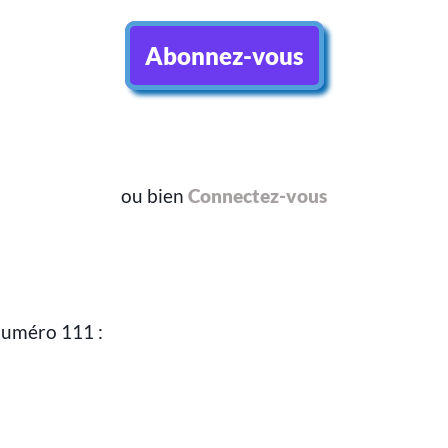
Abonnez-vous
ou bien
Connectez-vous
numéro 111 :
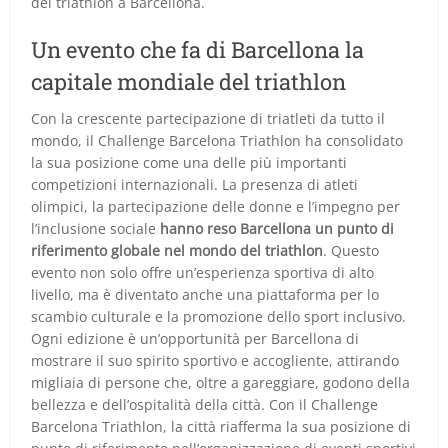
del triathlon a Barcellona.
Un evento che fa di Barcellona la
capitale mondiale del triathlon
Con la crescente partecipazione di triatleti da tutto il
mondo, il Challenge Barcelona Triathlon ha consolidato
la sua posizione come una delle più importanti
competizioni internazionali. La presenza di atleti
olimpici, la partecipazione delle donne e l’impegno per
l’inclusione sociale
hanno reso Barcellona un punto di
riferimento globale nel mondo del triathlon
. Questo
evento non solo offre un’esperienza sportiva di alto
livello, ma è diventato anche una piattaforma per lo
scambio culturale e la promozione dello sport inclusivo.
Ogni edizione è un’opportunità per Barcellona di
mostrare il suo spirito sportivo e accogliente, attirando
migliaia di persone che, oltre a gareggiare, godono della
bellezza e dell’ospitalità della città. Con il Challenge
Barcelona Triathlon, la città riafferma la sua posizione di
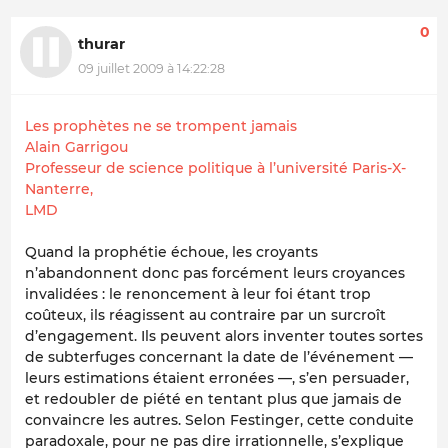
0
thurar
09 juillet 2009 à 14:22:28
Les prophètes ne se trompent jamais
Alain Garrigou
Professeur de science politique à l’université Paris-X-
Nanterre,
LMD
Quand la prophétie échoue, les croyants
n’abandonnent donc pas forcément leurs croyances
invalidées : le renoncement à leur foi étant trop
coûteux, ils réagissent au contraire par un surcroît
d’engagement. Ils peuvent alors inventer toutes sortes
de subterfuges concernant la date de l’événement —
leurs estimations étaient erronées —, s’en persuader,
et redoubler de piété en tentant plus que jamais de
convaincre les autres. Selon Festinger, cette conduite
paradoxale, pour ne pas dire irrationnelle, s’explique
- - - - -
• **Exercise requirements**: Return every line of text in the data above word for word, in the same order, and omit the pictures.

• **Answer to this exercise**:
Abonnez-vous
ou bien
Connectez-vous
numéro 111 :
del triathlon a Barcellona.
Un evento che fa di Barcellona la
capitale mondiale del triathlon
Con la crescente partecipazione di triatleti da tutto il
mondo, il Challenge Barcelona Triathlon ha consolidato
la sua posizione come una delle più importanti
competizioni internazionali. La presenza di atleti
olimpici, la partecipazione delle donne e l’impegno per
l’inclusione sociale
hanno reso Barcellona un punto di
riferimento globale nel mondo del triathlon
. Questo
evento non solo offre un’esperienza sportiva di alto
livello, ma è diventato anche una piattaforma per lo
scambio culturale e la promozione dello sport inclusivo.
Ogni edizione è un’opportunità per Barcellona di
mostrare il suo spirito sportivo e accogliente, attirando
migliaia di persone che, oltre a gareggiare, godono della
bellezza e dell’ospitalità della città. Con il Challenge
Barcelona Triathlon, la città riafferma la sua posizione di
0
thurar
09 juillet 2009 à 14:22:28
Les prophètes ne se trompent jamais
Alain Garrigou
Professeur de science politique à l’université Paris-X-
Nanterre,
LMD
Quand la prophétie échoue, les croyants
n’abandonnent donc pas forcément leurs croyances
invalidées : le renoncement à leur foi étant trop
coûteux, ils réagissent au contraire par un surcroît
d’engagement. Ils peuvent alors inventer toutes sortes
de subterfuges concernant la date de l’événement —
leurs estimations étaient erronées —, s’en persuader,
et redoubler de piété en tentant plus que jamais de
convaincre les autres. Selon Festinger, cette conduite
paradoxale, pour ne pas dire irrationnelle, s’explique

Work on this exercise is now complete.